The results also suggest a change in the way we think about heating and cooling our homes. “We’ve demonstrated that a data-rich predictive control system can save electricity, with no impact on human comfort,” said Kircher. “What we envision is a thermostat that doesn’t use degrees, but operates in modes, like your car. In ‘Eco’ mode, you reduce the operation time, but save huge amounts of energy. In ‘Performance’ mode, you can blast the heat for a short period of time before returning to normal.”
The DC Nanogrid House is one of multiple initiatives of the Center for High Performance Buildings, a Purdue organization dedicated to partnering with industry and academia to advance the technologies of smart homes and high-performance buildings. Purdue hosts the largest academic HVAC lab in the world at Herrick Labs, including a unique building-within-a-building facility that tests smart home technologies and their impact on human comfort.
“Data is the key,” said Kircher. “Based on just one month of data, we could build a relatively simple model for predictive heating, which demonstrated tangible energy savings in a real-world home.

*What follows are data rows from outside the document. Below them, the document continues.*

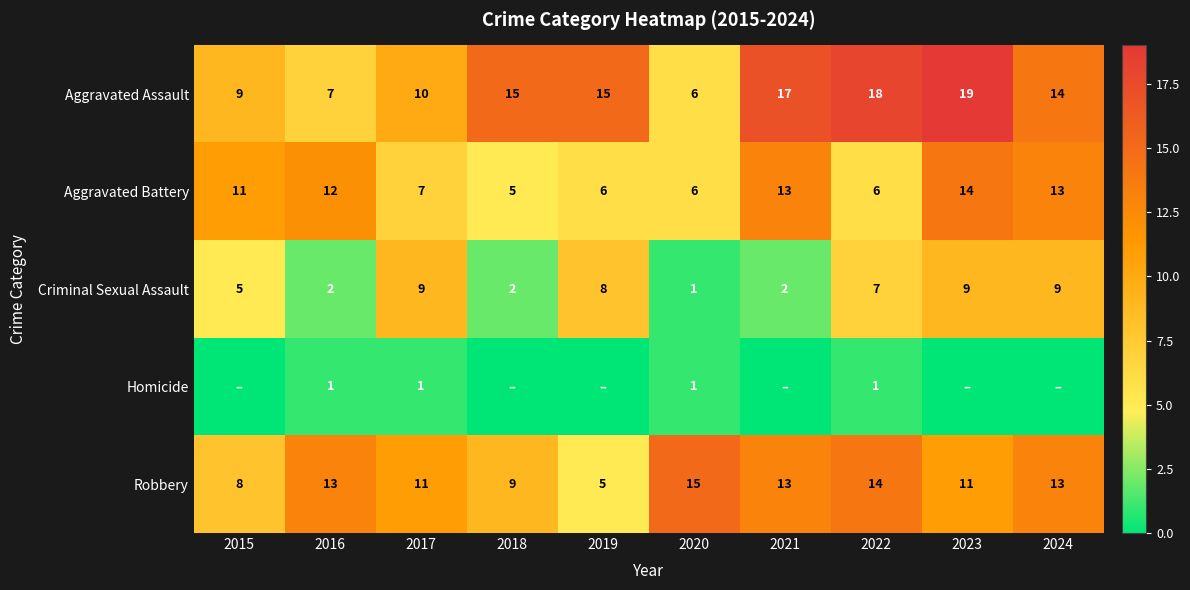

How many values in the Aggravated Battery series are below 11?

5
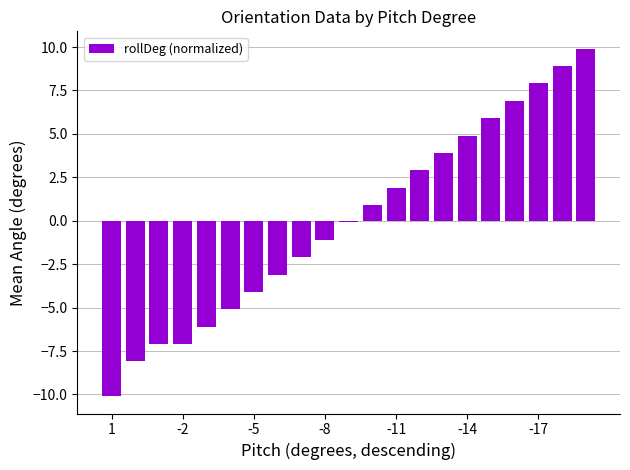

What is the minimum value shown in the chart?

-10.1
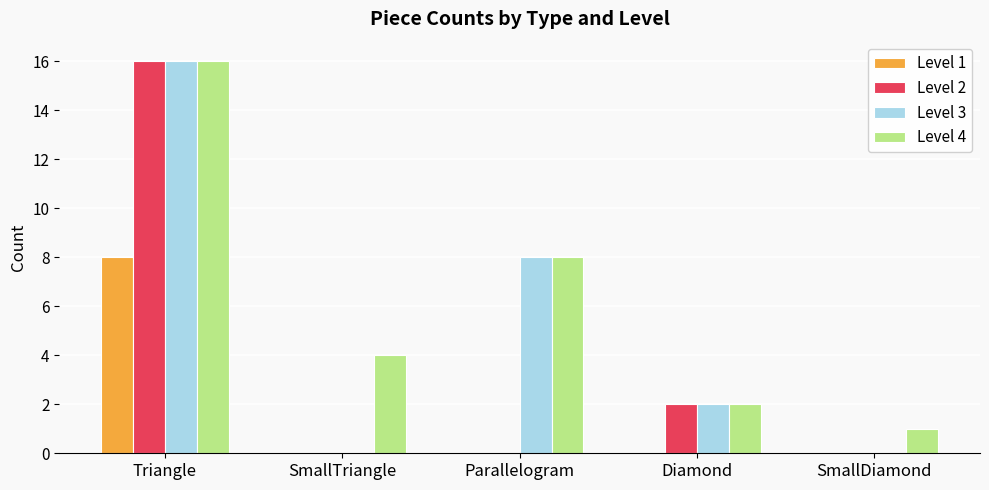

At which category does the chart reach its peak across all series?

Triangle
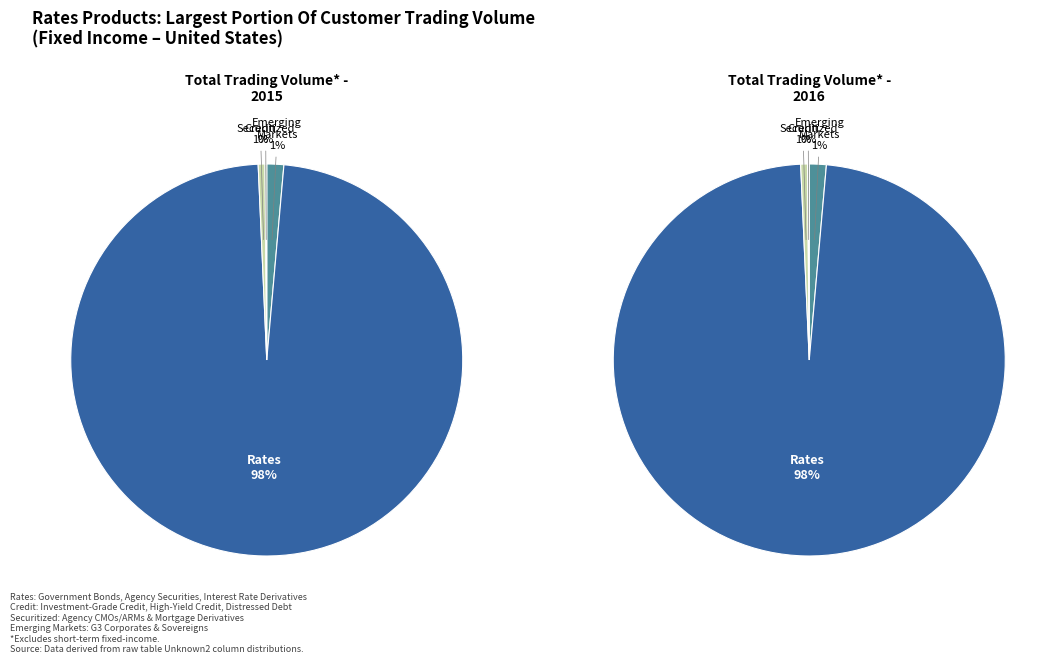

What is the ratio of the value at 2 to the value at 0?

0.4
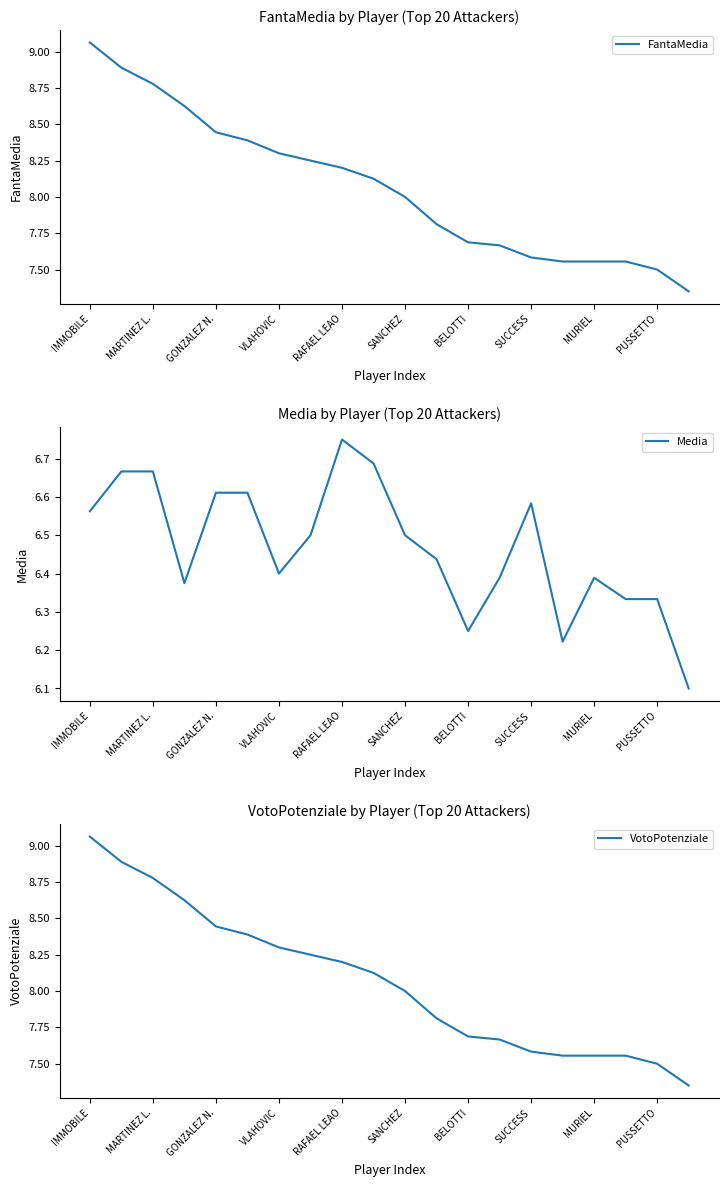

How many data points in FantaMedia are less than 8?

9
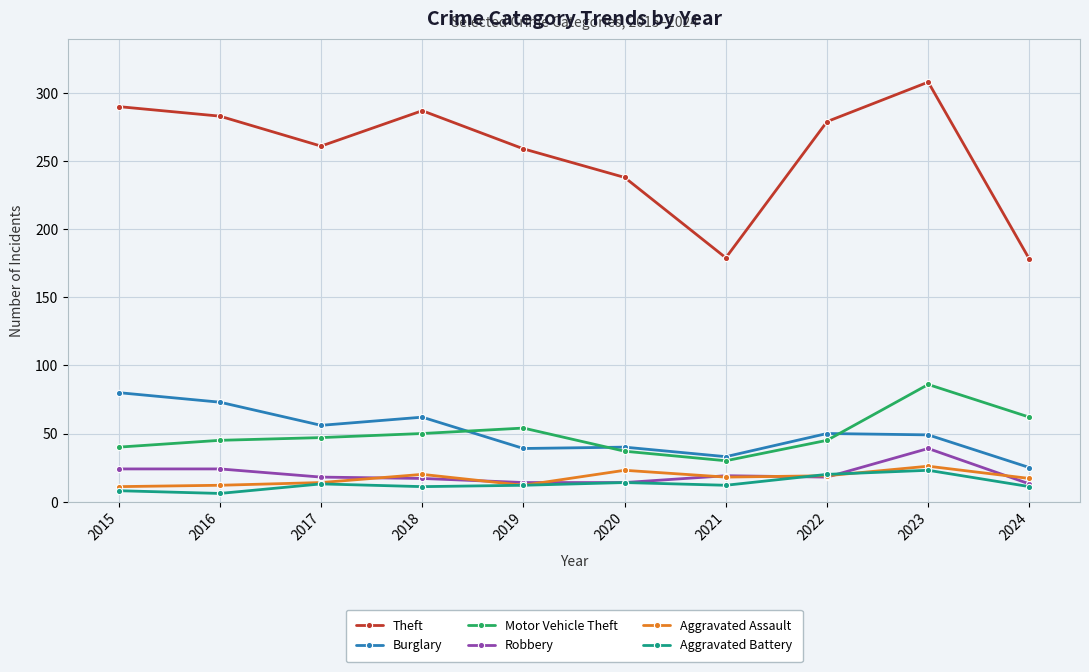

Does the chart have visible grid lines?

Yes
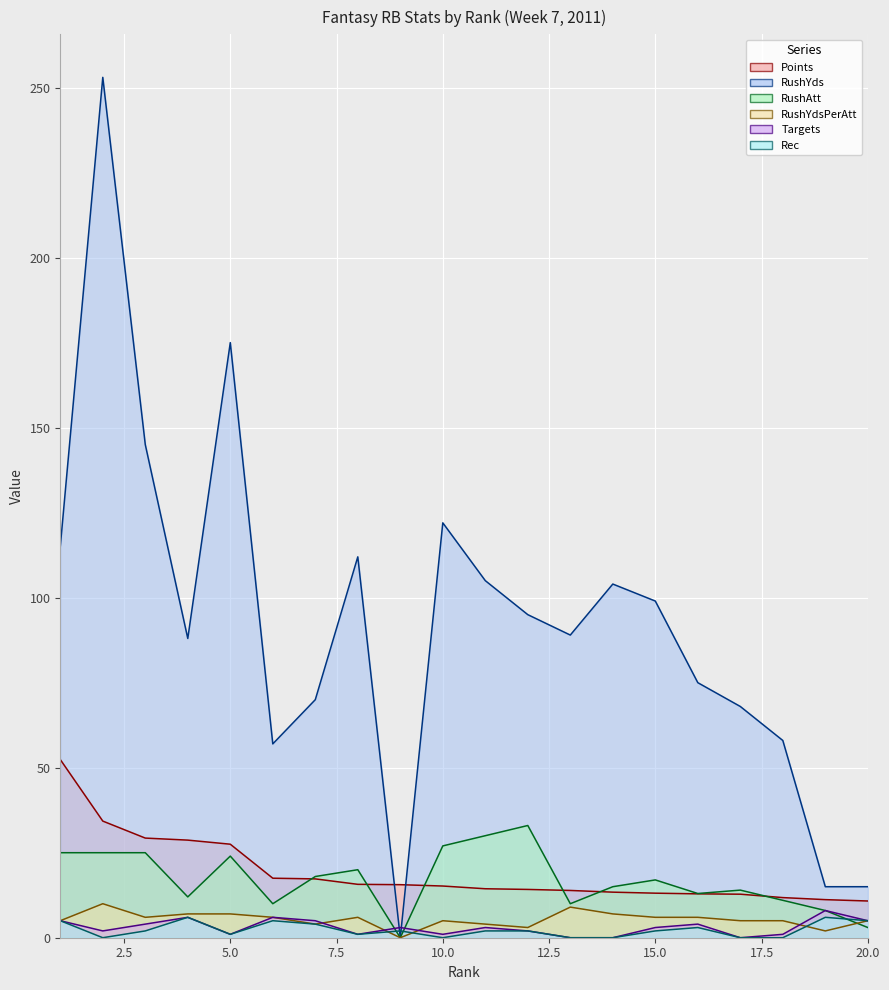

At which label does Rec first exceed 2?

1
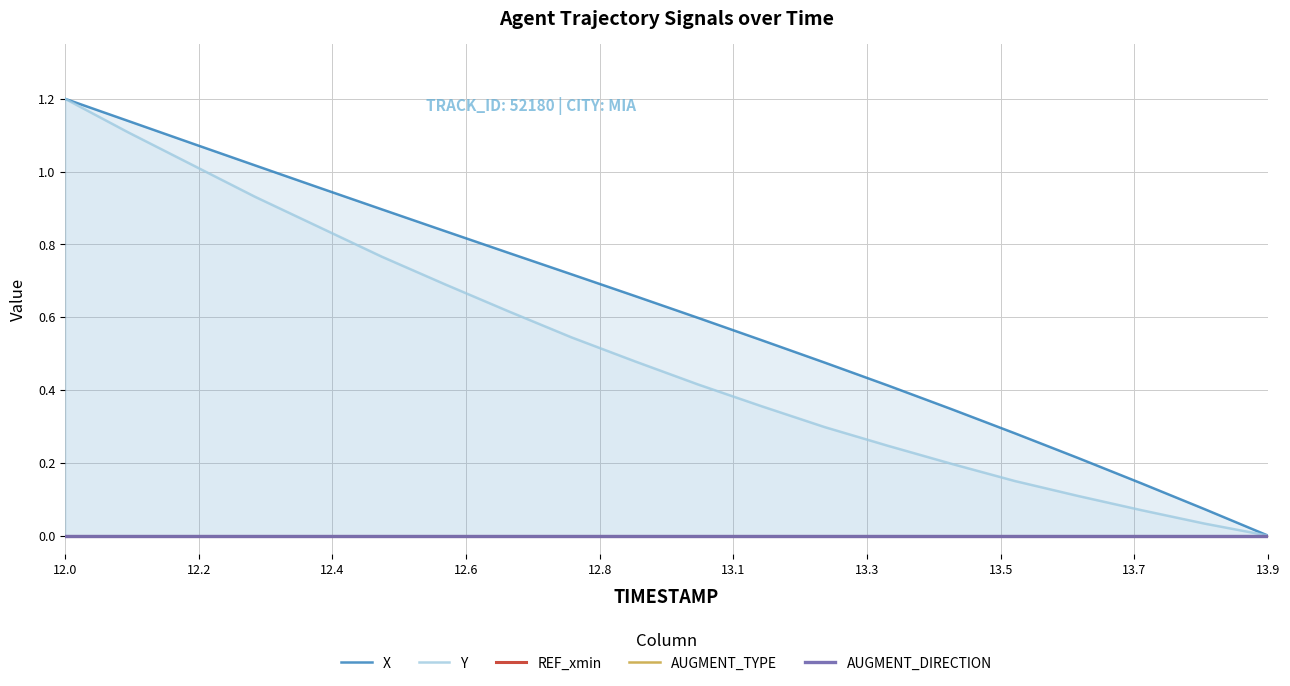

At how many categories does at least one series exceed 0?

19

Imagine expanding that technology to a neighborhood, a city, or the entire country.”
Pergantis' work is supported by the Onassis Foundation, and a grant-in-aid from the American Society of Heating, Refrigerating and Air-Conditioning Engineers (ASHRAE).
High-performance building research is among numerous Purdue interdisciplinary initiatives designed to address research in and advancement of AI technologies, including the Purdue Computes initiative and Purdue’s Institute for Physical AI.
Writer: Jared Pike, jaredpike@purdue.edu, 765-496-0374
Source: Kevin Kircher, kircher@purdue.edu
Elias Pergantis, epergant@purdue.edu
Field demonstration of predictive heating control for an all-electric house in a cold climate
Elias N. Pergantis, Priyadarshan, Nadah Al Theeb, Parveen Dhillon, Jonathan P. Ore, Davide Ziviani, Eckhard A. Groll, Kevin J. Kircher
https://doi.org/10.1016/j.apenergy.2024.122820
ABSTRACT: Efficient electric heat pumps that replace fossil-fueled heating systems could significantly reduce greenhouse gas emissions. However, electric heat pumps can sharply increase electricity demand, causing high utility bills and stressing the power grid. Residential neighborhoods could see particularly high electricity demand during cold weather, when heat demand rises and heat pump efficiencies fall. This paper presents the development and field demonstration of a predictive control system for an air-to-air heat pump with backup electric resistance heat. The control system adjusts indoor temperature set-points based on weather forecasts, occupancy conditions, and data-driven models of the building and heating equipment. Field tests from January to March of 2023 in an occupied, all-electric, 208 m2 detached single-family house in Indiana, USA, included outdoor temperatures as low as −15°C. On average over these tests, the control system reduced daily heating energy use by 19% (95% confidence interval: 13%–24%), energy used for backup heat by 38%, and the frequency of using the highest stage (19 kW) of backup heat by 83%. Concurrent surveys of residents showed that the control system maintained satisfactory thermal comfort. The control system could reduce the house’s total annual heating costs by about $300 (95% confidence interval: 23%–34%). These real-world results could strengthen the case for deploying predictive home heating control, bringing the technology one step closer to reducing emissions, utility bills, and power grid impacts at scale.